FlorideEn théorie, le sortant républicain, Marco Rubio, devrait être assez serein : il est sortant et populaire auprès des Américano-Cubains, et la Floride a un léger tropisme républicain. Mais les démocrates semblent tout de même s'être trouvés une excellente candidate en la personne de Val Demings (représentante de Floride, Afro-Américaine avec un CV étoffé dans les forces de l'ordre), qui a plus ou moins fait le vide du côté des primaires démocrates depuis son annonce de candidature. De plus, Rubio est parfois assez mauvais en campagne. Mais là c'est un peu comme pour la Géorgie : le gouverneur républicain sortant Ron DeSantis se représente et il est favori (et lui joue carrément son avenir présidentiel sur sa réélection). Du coup ça devrait tout de même grandement aider Rubio à être réélu.
Missouri Celui là j'ai hésité à le mettre là , il pourrait être dans la catégorie safe pour le GOP. Mais ça dépendra de qui sortira vainqueur des primaires républicaines : l'ancien gouverneur républicain Eric Greitens (contraint à la démission sur fond de scandale impliquant le chantage de sa maîtresse via des photos volées) tente un come-back. Si ce devait être lui le candidat sur la générale, avec un siège ouvert et un bon candidat démocrate je pense que le siège pourrait être en jeu. Si le candidat des républicains est n'importe qui d'autre alors le siège sera safe.
OhioLà aussi, le siège pourrait ne pas être dans cette catégorie là , mais c'est à surveiller : le siège est ouvert, et l'autre sénateur de l'état est démocrate. D'autant que côté républicains, les primaires ressemblent déjà à une foire d'empoigne entre plusieurs poids lourds. Là où côté démocrates on a pour l'heure qu'un seul candidat déclaré : Tim Ryan, un représentant assez centriste de l'état. Si les primaires républicaines tournaient au vilain et en fonction de l'identité du candidat républicain, Ryan pourrait avoir une petite chance, mais les républicains restent favoris pour conserver le siège.
Caroline du NordL'état est très disputé mais a un léger tropisme républicain. Là aussi les primaires républicaines s'annoncent tendues : l'ancien gouverneur McCrory tente aussi un come-back, mais Trump soutient officiellement la candidature du représentant Ted Budd, lequel n'est pas très connu. Côté démocrates aussi on a plusieurs candidats sur les rangs : l'ancienne chef de la cour suprême de l'état, Cheri Beasley (elle est Afro-Américaine) semble la plus connue, mais elle affronte la concurrence de plusieurs élus démocrates locaux. Bref, ici il est difficile de se prononcer avant les résultats des primaires, mais le siège a un gros potentiel pour être disputé (avec un léger avantage pour les républicains ?).
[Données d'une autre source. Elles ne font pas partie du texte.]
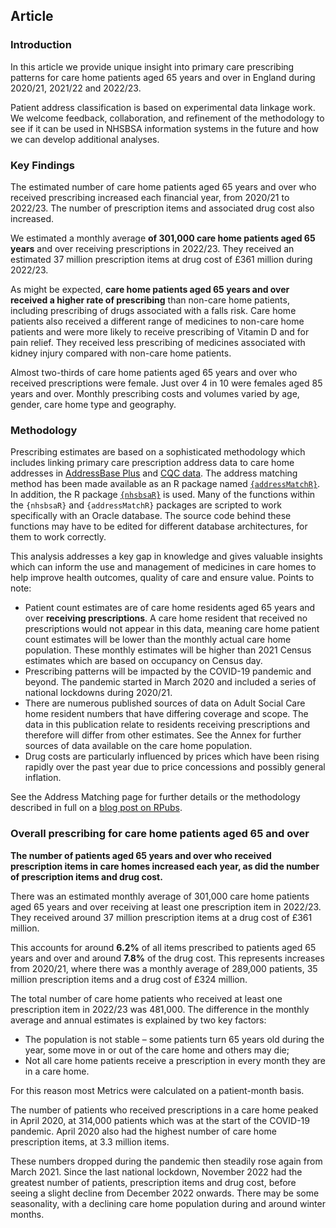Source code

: ## Article

### Introduction

In this article we provide unique insight into primary care prescribing patterns for care home patients aged 65 years and over in England during 2020/21, 2021/22 and 2022/23.

Patient address classification is based on experimental data linkage work. We welcome feedback, collaboration, and refinement of the methodology to see if it can be used in NHSBSA information systems in the future and how we can develop additional analyses.

### Key Findings

The estimated number of care home patients aged 65 years and over who received prescribing increased each financial year, from 2020/21 to 2022/23. The number of prescription items and associated drug cost also increased.

We estimated a monthly average __of 301,000 care home patients aged 65 years__ and over receiving prescriptions in 2022/23. They received an estimated 37 million prescription items at drug cost of £361 million during 2022/23.

As might be expected, __care home patients aged 65 years and over received  a higher rate of prescribing__ than non-care home patients, including prescribing of drugs associated with a falls risk. Care home patients also received a different range of medicines to non-care home patients and were more likely to receive prescribing of Vitamin D and for pain relief. They received less prescribing of medicines associated with kidney injury compared with non-care home patients.

Almost two-thirds of care home patients aged 65 years and over who received prescriptions were female. Just over 4 in 10 were females aged 85 years and over. Monthly prescribing costs and volumes varied by age, gender, care home type and geography.

### Methodology

Prescribing estimates are based on a sophisticated methodology which includes linking primary care prescription address data to care home addresses in [AddressBase Plus](https://www.ordnancesurvey.co.uk/business-government/products/addressbase) and [CQC data](https://anypoint.mulesoft.com/exchange/portals/care-quality-commission-5/4d36bd23-127d-4acf-8903-ba292ea615d4/cqc-syndication-1/). The address matching method has been made available as an R package named [<code>{<u>addressMatchR</u>}</code>](https://github.com/nhsbsa-data-analytics/addressMatchR). In addition, the R package [<code>{<u>nhsbsaR</u>}</code>](https://github.com/nhsbsa-data-analytics/nhsbsaR) is used. Many of the functions within the <code>{nhsbsaR}</code> and <code>{addressMatchR}</code> packages are scripted to work specifically with an Oracle database. The source code behind these functions may have to be edited for different database architectures, for them to work correctly.

This analysis addresses a key gap in knowledge and gives valuable insights which can inform the use and management of medicines in care homes to help improve health outcomes, quality of care and ensure value. Points to note:

- Patient count estimates are of care home residents aged 65 years and over __receiving prescriptions__. A care home resident that received no prescriptions would not appear in this data, meaning care home patient count estimates will be lower than the monthly actual care home population. These monthly estimates will be higher than 2021 Census estimates which are based on occupancy on Census day.
- Prescribing patterns will be impacted by the COVID-19 pandemic and beyond. The pandemic started in March 2020 and included a series of national lockdowns during 2020/21.
- There are numerous published sources of data on Adult Social Care home resident numbers that have differing coverage and scope. The data in this publication relate to residents receiving prescriptions and therefore will differ from other estimates. See the <a onclick="internalLink('Annex');">Annex</a> for further sources of data available on the care home population.
- Drug costs are particularly influenced by prices which have been rising rapidly over the past year due to price concessions and possibly general inflation.

See the <a onclick="internalLink('Address Matching');">Address Matching</a> page for further details or the methodology described in full on a [blog post on RPubs](https://rpubs.com/nhsbsa-data-analytics/methodology).


### Overall prescribing for care home patients aged 65 and over

__The number of patients aged 65 years and over who received prescription items in care homes increased each year, as did the number of prescription items and drug cost.__

There was an estimated monthly average of 301,000 care home patients aged 65 years and over receiving at least one prescription item in 2022/23. They received around 37 million prescription items at a drug cost of £361 million.

This accounts for around __6.2%__ of all items prescribed to patients aged 65 years and over and around __7.8%__ of the drug cost. This represents increases from 2020/21, where there was a monthly average of 289,000 patients, 35 million prescription items and a drug cost of £324 million.

The total number of care home patients who received at least one prescription item in 2022/23 was 481,000. The difference in the monthly average and annual estimates is explained by two key factors:

* The population is not stable – some patients turn 65 years old during the year, some move in or out of the care home and others may die;
* Not all care home patients receive a prescription in every month they are in a care home.

For this reason most <a onclick="internalLink('Metrics', 'prescribing-metrics');">Metrics</a> were calculated on a <a onclick="internalLink('Metrics', 'prescribing-per-patient-month-ppm');">patient-month</a> basis.

The number of patients who received prescriptions in a care home peaked in April 2020, at 314,000 patients which was at the start of the COVID-19 pandemic. April 2020 also had the highest number of care home prescription items, at 3.3 million items.
   
These numbers dropped during the pandemic then steadily rose again from March 2021. Since the last national lockdown, November 2022 had the greatest number of patients, prescription items and drug cost, before seeing a slight decline from December 2022 onwards. There may be some seasonality, with a declining care home population during and around winter months.
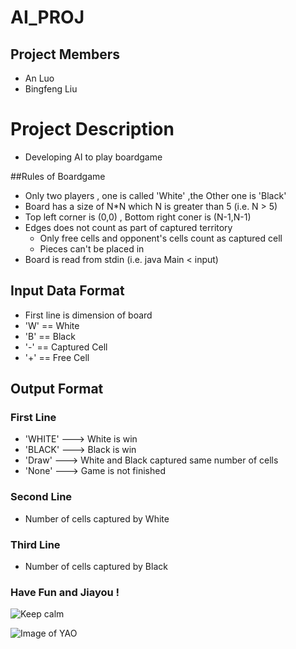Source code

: # AI_PROJ

## Project Members
- An Luo
- Bingfeng Liu

# Project Description

- Developing AI to play boardgame

##Rules of Boardgame

- Only two players , one is called 'White' ,the Other one is 'Black'
- Board has a size of N*N which N is greater than 5 (i.e. N > 5)
- Top left corner is (0,0) , Bottom right coner is (N-1,N-1)
- Edges does not count as part of captured territory
    - Only free cells and opponent's cells count as captured cell
    - Pieces can't be placed in
- Board is read from stdin (i.e. java Main < input)

## Input Data Format
- First line is dimension of board
- 'W' == White
- 'B' == Black
- '-' == Captured Cell
- '+' == Free Cell

## Output Format

### First Line
- 'WHITE' ---> White is win
- 'BLACK' ---> Black is win
- 'Draw'  ---> White and Black captured same number of cells
- 'None'  ---> Game is not finished

### Second Line
- Number of cells captured by White

### Third Line
- Number of cells captured by Black

### Have Fun and Jiayou !

![Keep calm](http://sd.keepcalm-o-matic.co.uk/i/keep-calm-and-code-hard-37.png)


![Image of YAO](http://img.qqday.com/allimg/120627/0921062E3-0.jpg)

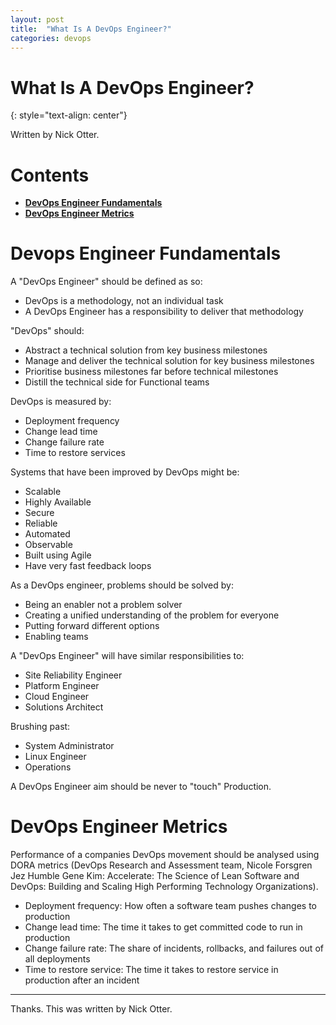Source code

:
 ```yaml
---
layout: post
title:  "What Is A DevOps Engineer?"
categories: devops
---
```


# What Is A DevOps Engineer?
{: style="text-align: center"}

Written by Nick Otter.

# Contents 

- [**DevOps Engineer Fundamentals**](#devops-fundamentals)<br>
- [**DevOps Engineer Metrics**](#devops-metrics)<br>

# Devops Engineer Fundamentals

A "DevOps Engineer" should be defined as so:
* DevOps is a methodology, not an individual task
* A DevOps Engineer has a responsibility to deliver that methodology

"DevOps" should:
* Abstract a technical solution from key business milestones
* Manage and deliver the technical solution for key business milestones
* Prioritise business milestones far before technical milestones
* Distill the technical side for Functional teams

DevOps is measured by:
* Deployment frequency
* Change lead time
* Change failure rate
* Time to restore services

Systems that have been improved by DevOps might be:
* Scalable
* Highly Available
* Secure
* Reliable
* Automated
* Observable
* Built using Agile
* Have very fast feedback loops

As a DevOps engineer, problems should be solved by:
* Being an enabler not a problem solver
* Creating a unified understanding of the problem for everyone
* Putting forward different options 
* Enabling teams

A "DevOps Engineer" will have similar responsibilities to:
* Site Reliability Engineer
* Platform Engineer
* Cloud Engineer
* Solutions Architect

Brushing past:
* System Administrator
* Linux Engineer
* Operations 

A DevOps Engineer aim should be never to "touch" Production.

# DevOps Engineer Metrics

Performance of a companies DevOps movement should be analysed using DORA metrics (DevOps Research and Assessment team, Nicole Forsgren Jez Humble Gene Kim: Accelerate: The Science of Lean Software and DevOps: Building and Scaling High Performing Technology Organizations).

* Deployment frequency: How often a software team pushes changes to production
* Change lead time: The time it takes to get committed code to run in production
* Change failure rate: The share of incidents, rollbacks, and failures out of all deployments
* Time to restore service: The time it takes to restore service in production after an incident

---

Thanks. This was written by Nick Otter.

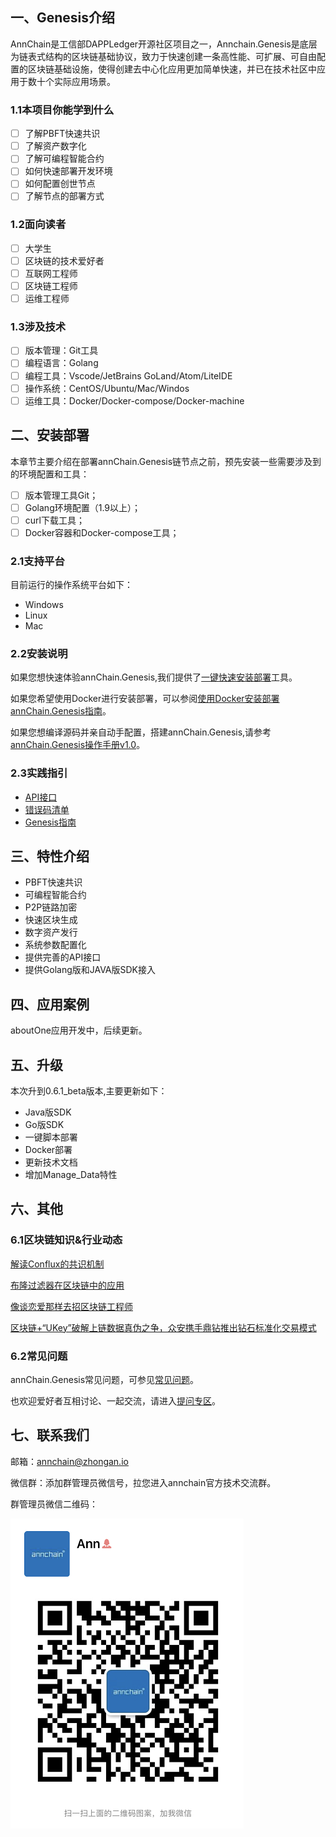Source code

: ## 一、Genesis介绍

AnnChain是工信部DAPPLedger开源社区项目之一，Annchain.Genesis是底层为链表式结构的区块链基础协议，致力于快速创建一条高性能、可扩展、可自由配置的区块链基础设施，使得创建去中心化应用更加简单快速，并已在技术社区中应用于数十个实际应用场景。


### 1.1本项目你能学到什么

- [ ] 了解PBFT快速共识
- [ ] 了解资产数字化
- [ ] 了解可编程智能合约
- [ ] 如何快速部署开发环境
- [ ] 如何配置创世节点
- [ ] 了解节点的部署方式

### 1.2面向读者

- [ ] 大学生
- [ ] 区块链的技术爱好者
- [ ] 互联网工程师
- [ ] 区块链工程师
- [ ] 运维工程师

### 1.3涉及技术

- [ ] 版本管理：Git工具
- [ ] 编程语言：Golang
- [ ] 编程工具：Vscode/JetBrains GoLand/Atom/LiteIDE
- [ ] 操作系统：CentOS/Ubuntu/Mac/Windos
- [ ] 运维工具：Docker/Docker-compose/Docker-machine

## 二、安装部署

本章节主要介绍在部署annChain.Genesis链节点之前，预先安装一些需要涉及到的环境配置和工具：

- [ ] 版本管理工具Git；
- [ ] Golang环境配置（1.9以上）；
- [ ] curl下载工具；
- [ ] Docker容器和Docker-compose工具；

### 2.1支持平台

目前运行的操作系统平台如下：

- Windows
- Linux
- Mac

### 2.2安装说明

如果您想快速体验annChain.Genesis,我们提供了[一键快速安装部署](https://github.com/dappledger/AnnChain/blob/v0.6.2_stable/scripts)工具。

如果您希望使用Docker进行安装部署，可以参阅[使用Docker安装部署annChain.Genesis指南](https://github.com/dappledger/AnnChain/tree/v0.6.2_stable/docker)。

如果您想编译源码并亲自动手配置，搭建annChain.Genesis,请参考[annChain.Genesis操作手册v1.0](https://github.com/dappledger/AnnChain/tree/v0.6.2_stable/doc/manual)。

### 2.3实践指引

- [API接口](https://github.com/dappledger/AnnChain/tree/v0.6.2_stable/JSON-RPC)
- [错误码清单](https://github.com/dappledger/AnnChain/blob/v0.6.2_stable/doc/genesis%E9%94%99%E8%AF%AF%E8%BF%94%E5%9B%9E%E7%A0%81%E6%B8%85%E5%8D%95.md)
- [Genesis指南](https://github.com/dappledger/AnnChain/blob/v0.6.2_stable/doc/Genesis%E6%8C%87%E5%8D%97.md)

## 三、特性介绍

- PBFT快速共识
- 可编程智能合约
- P2P链路加密
- 快速区块生成
- 数字资产发行
- 系统参数配置化
- 提供完善的API接口
- 提供Golang版和JAVA版SDK接入

## 四、应用案例

aboutOne应用开发中，后续更新。

## 五、升级

本次升到0.6.1_beta版本,主要更新如下：

- Java版SDK
- Go版SDK
- 一键脚本部署
- Docker部署
- 更新技术文档
- 增加Manage_Data特性

## 六、其他

### 6.1区块链知识&行业动态

[解读Conflux的共识机制](http://www.annchain.io/news/BlkaAVTkL)

[布隆过滤器在区块链中的应用](http://www.annchain.io/news/8tkqctsPf)

[像谈恋爱那样去招区块链工程师](http://www.annchain.io/news/8308r12PE)

[区块链+“UKey”破解上链数据真伪之争，众安携手鼎钻推出钻石标准化交易模式](http://www.annchain.io/news/w-jzv7fBM)

### 6.2常见问题

annChain.Genesis常见问题，可参见[常见问题](https://github.com/dappledger/AnnChain/tree/v0.6.2_stable/doc)。

也欢迎爱好者互相讨论、一起交流，请进入[提问专区](https://github.com/dappledger/AnnChain/issues)。

## 七、联系我们

邮箱：annchain@zhongan.io

微信群：添加群管理员微信号，拉您进入annchain官方技术交流群。

群管理员微信二维码：

![](./doc/annChain.Genesis.png)




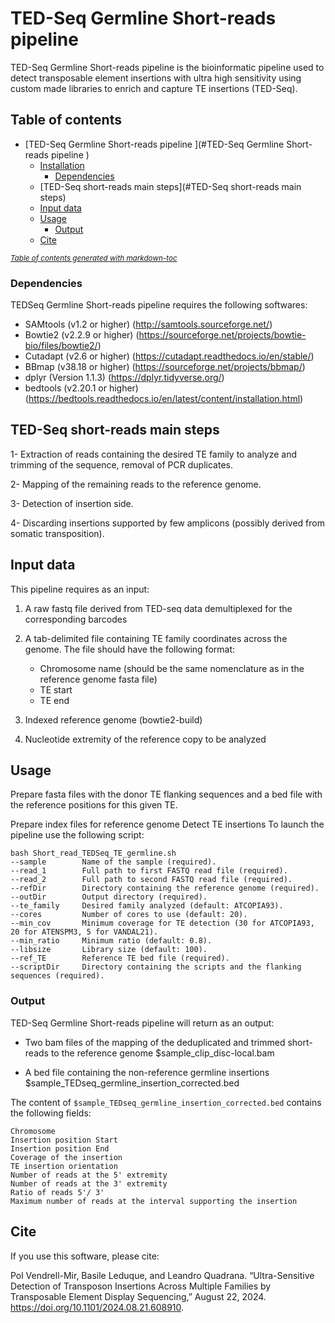# TED-Seq Germline Short-reads pipeline 

TED-Seq Germline Short-reads pipeline is the bioinformatic pipeline used to detect transposable element insertions with ultra high sensitivity using custom made libraries to enrich and capture TE insertions (TED-Seq).

## Table of contents
- [TED-Seq Germline Short-reads pipeline ](#TED-Seq Germline Short-reads pipeline )
  * [Installation](#installation)
    + [Dependencies](#dependencies)
  * [TED-Seq short-reads main steps](#TED-Seq short-reads main steps)
  * [Input data](#input-data)
  * [Usage](#usage)
	+ [Output](#output)
  * [Cite](#cite)

<small><i><a href='http://ecotrust-canada.github.io/markdown-toc/'>Table of contents generated with markdown-toc</a></i></small>




### Dependencies

TEDSeq Germline Short-reads pipeline requires the following softwares:

* SAMtools (v1.2 or higher) (http://samtools.sourceforge.net/)
* Bowtie2 (v2.2.9 or higher) (https://sourceforge.net/projects/bowtie-bio/files/bowtie2/)
* Cutadapt (v2.6 or higher) (https://cutadapt.readthedocs.io/en/stable/)
* BBmap (v38.18 or higher) (https://sourceforge.net/projects/bbmap/)
* dplyr (Version 1.1.3) (https://dplyr.tidyverse.org/)
* bedtools (v2.20.1 or higher) (https://bedtools.readthedocs.io/en/latest/content/installation.html)


## TED-Seq short-reads main steps



1- Extraction of reads containing the desired TE family to analyze and trimming of the sequence, removal of PCR duplicates.

2- Mapping of the remaining reads to the reference genome.

3- Detection of insertion side.

4- Discarding insertions supported by few amplicons (possibly derived from somatic transposition).


## Input data

This pipeline requires as an input:

1. A raw fastq file derived from TED-seq data demultiplexed for the corresponding barcodes
2. A tab-delimited file containing TE family coordinates across the genome. The file should have the following format: 

	- Chromosome name (should be the same nomenclature as in the reference genome fasta file)
	- TE start
	- TE end
3. Indexed reference genome (bowtie2-build)
4. Nucleotide extremity of the reference copy to be analyzed

## Usage
Prepare fasta files with the donor TE flanking sequences and a bed file with the reference positions for this given TE.

Prepare index files for reference genome
Detect TE insertions
To launch the pipeline use the following script:

```
bash Short_read_TEDSeq_TE_germline.sh 
--sample        Name of the sample (required).
--read_1        Full path to first FASTQ read file (required).
--read_2        Full path to second FASTQ read file (required).
--refDir        Directory containing the reference genome (required).
--outDir        Output directory (required).
--te_family     Desired family analyzed (default: ATCOPIA93).
--cores         Number of cores to use (default: 20).
--min_cov       Minimum coverage for TE detection (30 for ATCOPIA93, 20 for ATENSPM3, 5 for VANDAL21).
--min_ratio     Minimum ratio (default: 0.8).
--libsize       Library size (default: 100).
--ref_TE        Reference TE bed file (required).
--scriptDir     Directory containing the scripts and the flanking sequences (required).

```

### Output

TED-Seq Germline Short-reads pipeline will return as an output:

* Two bam files of the mapping of the deduplicated and trimmed short-reads to the reference genome
 $sample_clip_disc-local.bam
 
* A bed file containing the non-reference germline insertions
  $sample_TEDseq_germline_insertion_corrected.bed


The content of `$sample_TEDseq_germline_insertion_corrected.bed` contains the following fields:

```
Chromosome
Insertion position Start
Insertion position End
Coverage of the insertion
TE insertion orientation
Number of reads at the 5' extremity
Number of reads at the 3' extremity
Ratio of reads 5'/ 3'
Maximum number of reads at the interval supporting the insertion

```

## Cite

If you use this software, please cite:

Pol Vendrell-Mir, Basile Leduque, and Leandro Quadrana. “Ultra-Sensitive Detection of Transposon Insertions Across Multiple Families by Transposable Element Display Sequencing,” August 22, 2024. https://doi.org/10.1101/2024.08.21.608910.
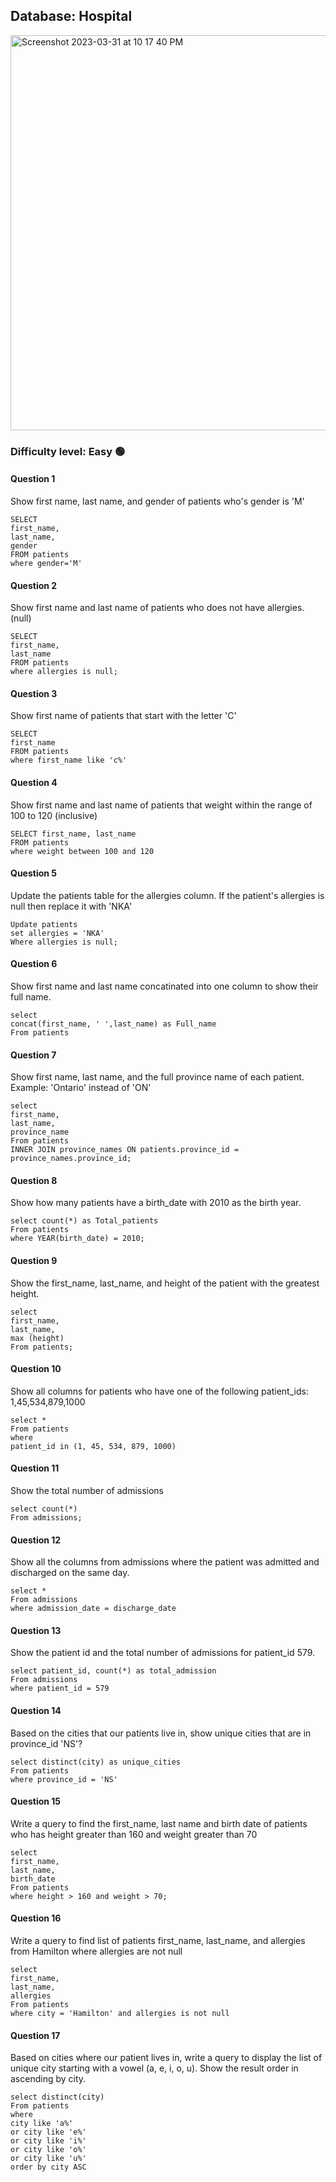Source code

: ## Database: Hospital

<img width="632" alt="Screenshot 2023-03-31 at 10 17 40 PM" src="https://user-images.githubusercontent.com/25376135/229263328-e4519a02-dbc0-43ab-b38c-8088f76cdbfe.png">

### Difficulty level: Easy 🟢

#### Question 1
Show first name, last name, and gender of patients who's gender is 'M'
   ```
SELECT 
first_name,
last_name,
gender
FROM patients
where gender='M'
  ```

#### Question 2
Show first name and last name of patients who does not have allergies. (null)
   ```
SELECT 
first_name,
last_name
FROM patients
where allergies is null;
  ```
  
#### Question 3
Show first name of patients that start with the letter 'C'
   ```
SELECT 
first_name
FROM patients
where first_name like 'c%'
  ```
  
#### Question 4
Show first name and last name of patients that weight within the range of 100 to 120 (inclusive)
   ```
SELECT first_name, last_name
FROM patients
where weight between 100 and 120
  ```
   
#### Question 5
Update the patients table for the allergies column. If the patient's allergies is null then replace it with 'NKA'
   ```
Update patients
set allergies = 'NKA'
Where allergies is null;
  ```
  
#### Question 6
Show first name and last name concatinated into one column to show their full name.
   ```
select
  concat(first_name, ' ',last_name) as Full_name
From patients
  ```

#### Question 7
Show first name, last name, and the full province name of each patient.
Example: 'Ontario' instead of 'ON'
   ```
select
  first_name,
  last_name,
  province_name
From patients
  INNER JOIN province_names ON patients.province_id = province_names.province_id;
  ```

#### Question 8
Show how many patients have a birth_date with 2010 as the birth year.
   ```
select count(*) as Total_patients
From patients
where YEAR(birth_date) = 2010;
  ```
   
#### Question 9
Show the first_name, last_name, and height of the patient with the greatest height.
   ```
select
  first_name,
  last_name,
  max (height)
From patients;
  ```
 
#### Question 10
Show all columns for patients who have one of the following patient_ids:
1,45,534,879,1000
   ```
select *
From patients
where
  patient_id in (1, 45, 534, 879, 1000)
  ```
 
#### Question 11
Show the total number of admissions
   ```
select count(*)
From admissions;
  ```
  
#### Question 12
Show all the columns from admissions where the patient was admitted and discharged on the same day.
   ```
select *
From admissions
where admission_date = discharge_date
  ```

#### Question 13
Show the patient id and the total number of admissions for patient_id 579.
   ```
select patient_id, count(*) as total_admission
From admissions
where patient_id = 579
  ```
  
#### Question 14
Based on the cities that our patients live in, show unique cities that are in province_id 'NS'?
   ```
select distinct(city) as unique_cities
From patients
where province_id = 'NS'
  ```

#### Question 15
Write a query to find the first_name, last name and birth date of patients who has height greater than 160 and weight greater than 70
   ```
select
  first_name,
  last_name,
  birth_date
From patients
where height > 160 and weight > 70;
  ```

#### Question 16
Write a query to find list of patients first_name, last_name, and allergies from Hamilton where allergies are not null
   ```
select
  first_name,
  last_name,
  allergies
From patients
where city = 'Hamilton' and allergies is not null
  ```
   
#### Question 17
Based on cities where our patient lives in, write a query to display the list of unique city starting with a vowel (a, e, i, o, u). Show the result order in ascending by city.
   ```
select distinct(city)
From patients
where
  city like 'a%'
  or city like 'e%'
  or city like 'i%'
  or city like 'o%'
  or city like 'u%'
order by city ASC
  ```
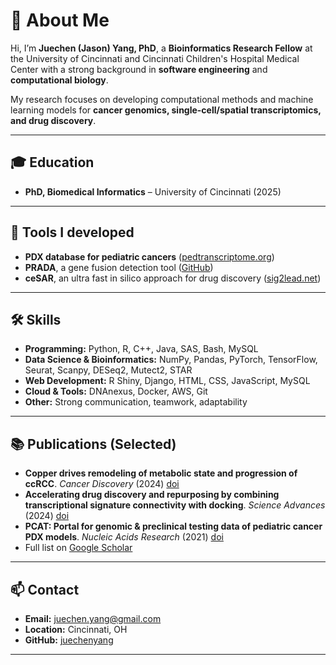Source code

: # 👋 About Me

Hi, I’m **Juechen (Jason) Yang, PhD**, a **Bioinformatics Research Fellow** at the University of Cincinnati and Cincinnati Children's Hospital Medical Center with a strong background in **software engineering** and **computational biology**.  

My research focuses on developing computational methods and machine learning models for **cancer genomics, single-cell/spatial transcriptomics, and drug discovery**.

---

## 🎓 Education
- **PhD, Biomedical Informatics** – University of Cincinnati (2025)  

---

## 💼 Tools I developed
- **PDX database for pediatric cancers** ([pedtranscriptome.org](http://www.pedtranscriptome.org/))
- **PRADA**, a gene fusion detection tool ([GitHub](https://github.com/juechenyang/PRADA2))
- **ceSAR**, an ultra fast in silico approach for drug discovery ([sig2lead.net](http://sig2lead.net/))

---

## 🛠️ Skills
- **Programming:** Python, R, C++, Java, SAS, Bash, MySQL  
- **Data Science & Bioinformatics:** NumPy, Pandas, PyTorch, TensorFlow, Seurat, Scanpy, DESeq2, Mutect2, STAR  
- **Web Development:** R Shiny, Django, HTML, CSS, JavaScript, MySQL  
- **Cloud & Tools:** DNAnexus, Docker, AWS, Git  
- **Other:** Strong communication, teamwork, adaptability  

---

## 📚 Publications (Selected)
- **Copper drives remodeling of metabolic state and progression of ccRCC**. *Cancer Discovery* (2024) [doi](https://doi.org/10.1158/2159-8290.CD-24-0187)  
- **Accelerating drug discovery and repurposing by combining transcriptional signature connectivity with docking**. *Science Advances* (2024) [doi](https://doi.org/10.1126/sciadv.adj3010)  
- **PCAT: Portal for genomic & preclinical testing data of pediatric cancer PDX models**. *Nucleic Acids Research* (2021) [doi](https://doi.org/10.1093/nar/gkaa698)  
- Full list on [Google Scholar](https://scholar.google.com/citations?user=rPGiAYoAAAAJ&hl=en)  

---

## 📫 Contact
- **Email:** juechen.yang@gmail.com  
- **Location:** Cincinnati, OH  
- **GitHub:** [juechenyang](https://github.com/juechenyang)  

---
WisconsinLe sortant républicain Ron Johnson avait jadis annoncé qu'il ne ferait que deux mandats, il devrait donc normalement ne pas se représenter. Mais depuis que le terme de son second mandat approche, il semble moins certain quant à sa promesse passée :). Dans cet état, je ne saurais dire si la non candidature du sortant serait un plus ou pas. Il est très clivant, très trumpite, et mobilisera autant les pro que les anti. Et le Wisconsin reste sans doute l'état le plus disputé de l'Union. Là aussi, gros potentiel d'enjeu. Si le siège est ouvert il faudra voir qui seront les candidats. Côté démocrates, la décision de Johnson gèle pour le moment les candidatures.
Si j'ai le temps je ferai un point sur les élections pour les postes de gouverneurs plus tard.